• _Extracted data entries_:
-*-

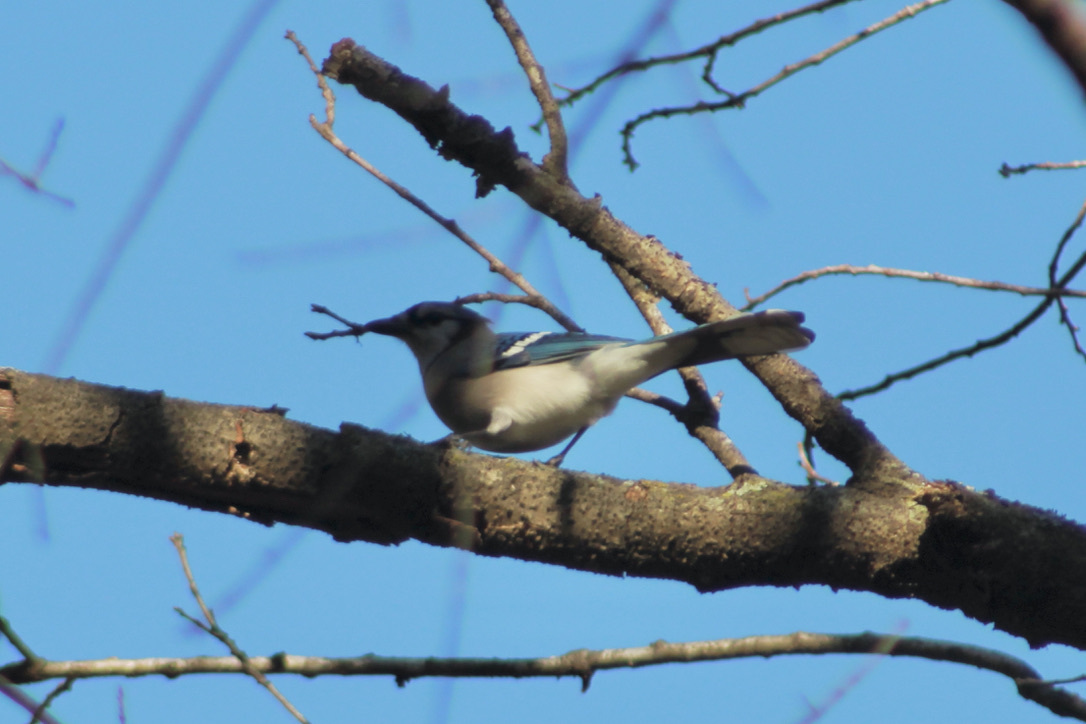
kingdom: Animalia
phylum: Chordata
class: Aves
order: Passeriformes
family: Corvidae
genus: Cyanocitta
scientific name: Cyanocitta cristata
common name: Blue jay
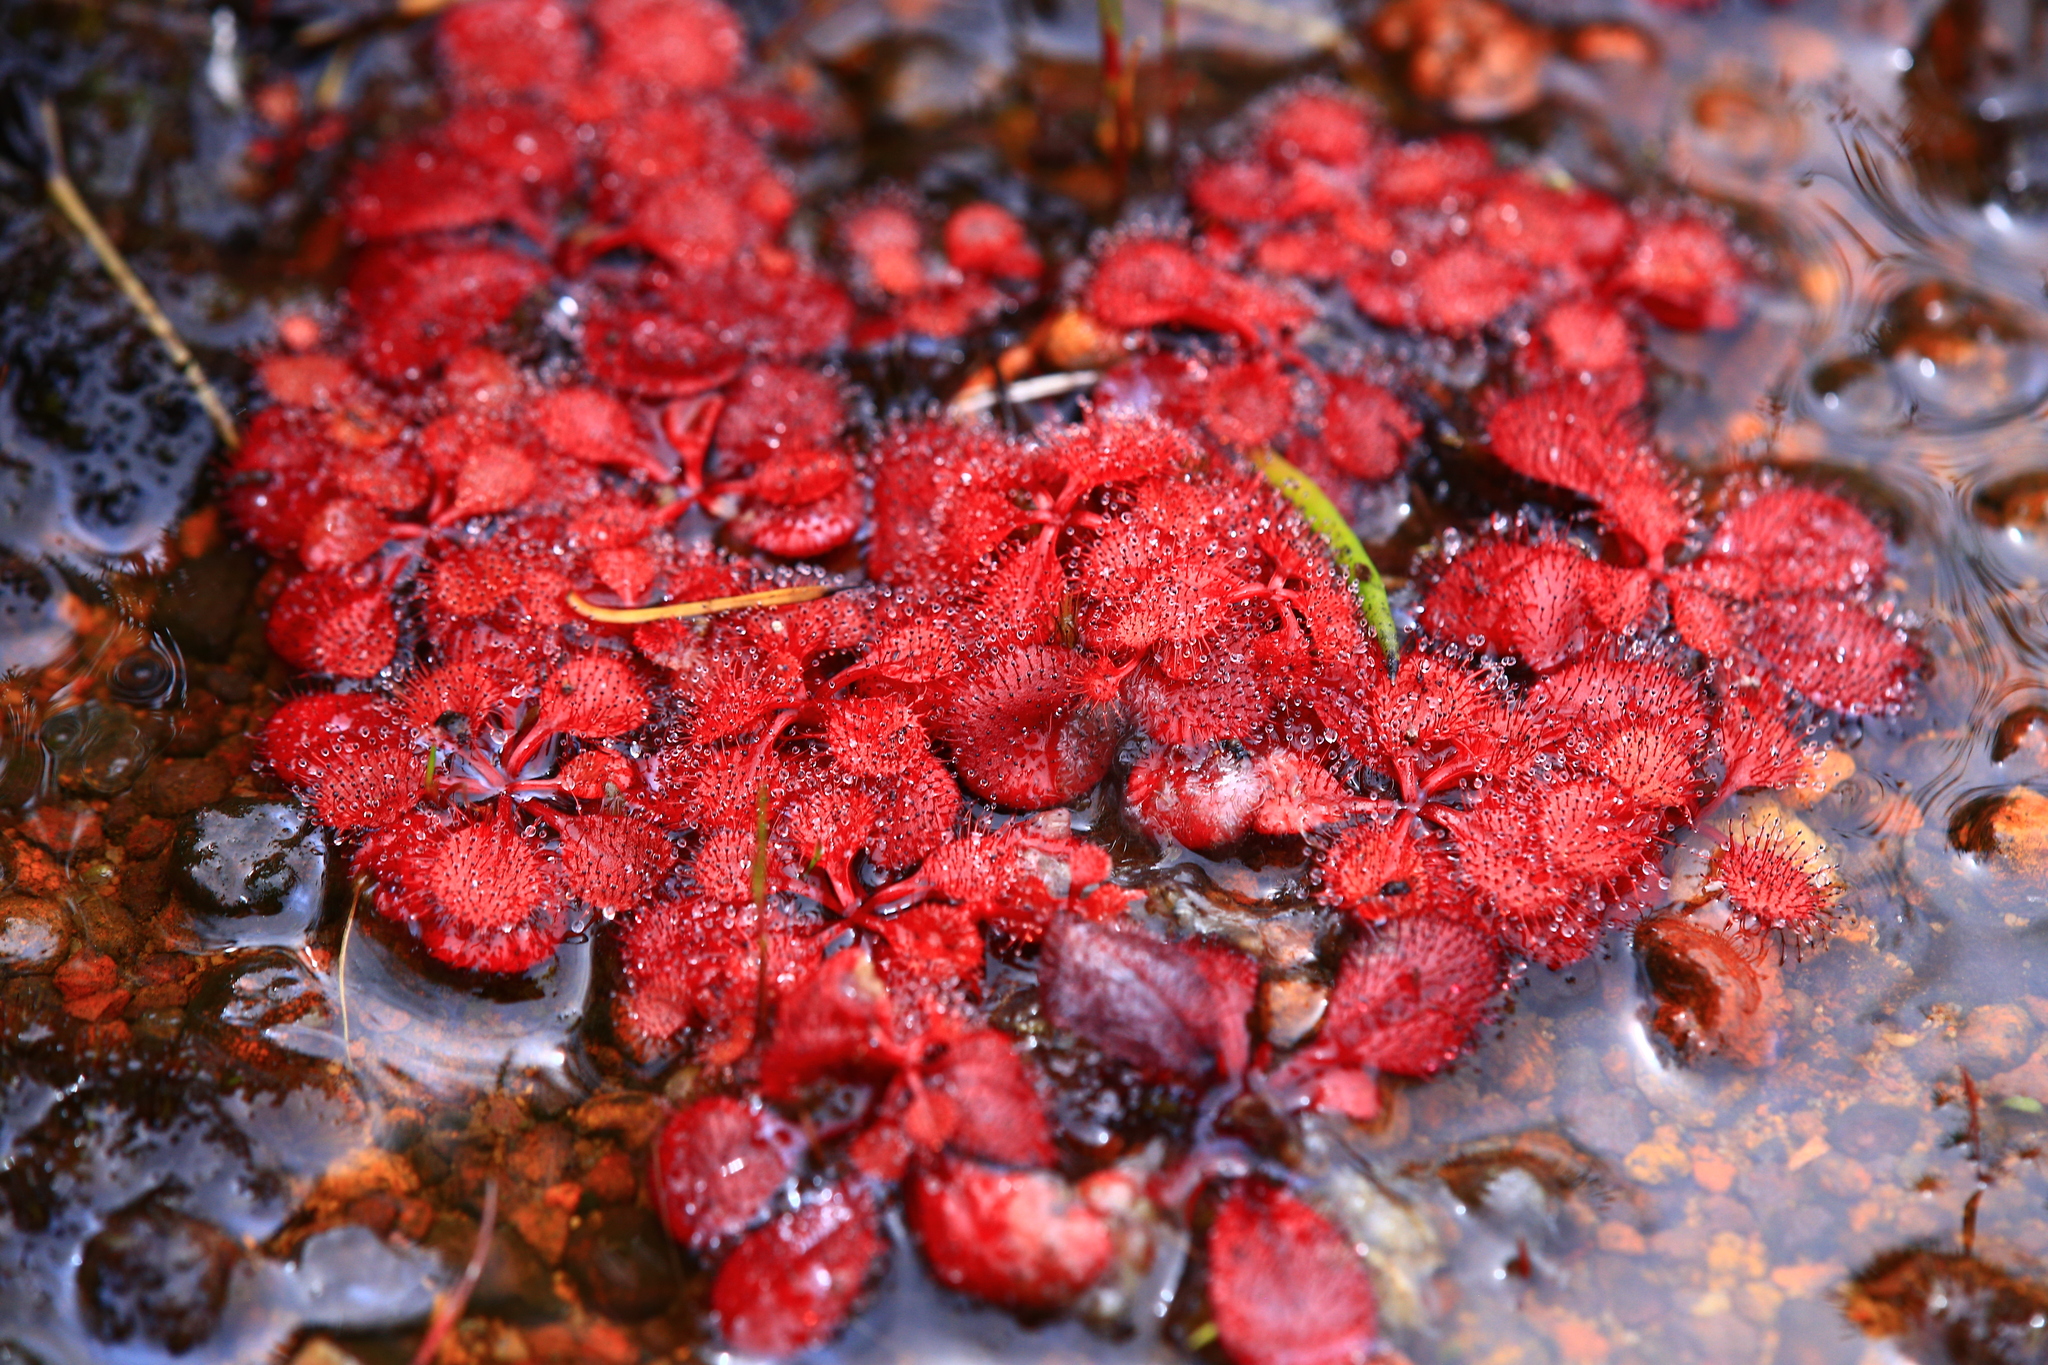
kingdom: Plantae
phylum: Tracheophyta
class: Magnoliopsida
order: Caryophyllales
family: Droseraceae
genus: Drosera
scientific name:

-*-

• _Given task_:
Repeat the material from the line containing "order: Passeriformes" through the end of the material, leaving out the pictures.

• _Complete output_:
order: Passeriformes
family: Corvidae
genus: Cyanocitta
scientific name: Cyanocitta cristata
common name: Blue jay
kingdom: Plantae
phylum: Tracheophyta
class: Magnoliopsida
order: Caryophyllales
family: Droseraceae
genus: Drosera
scientific name:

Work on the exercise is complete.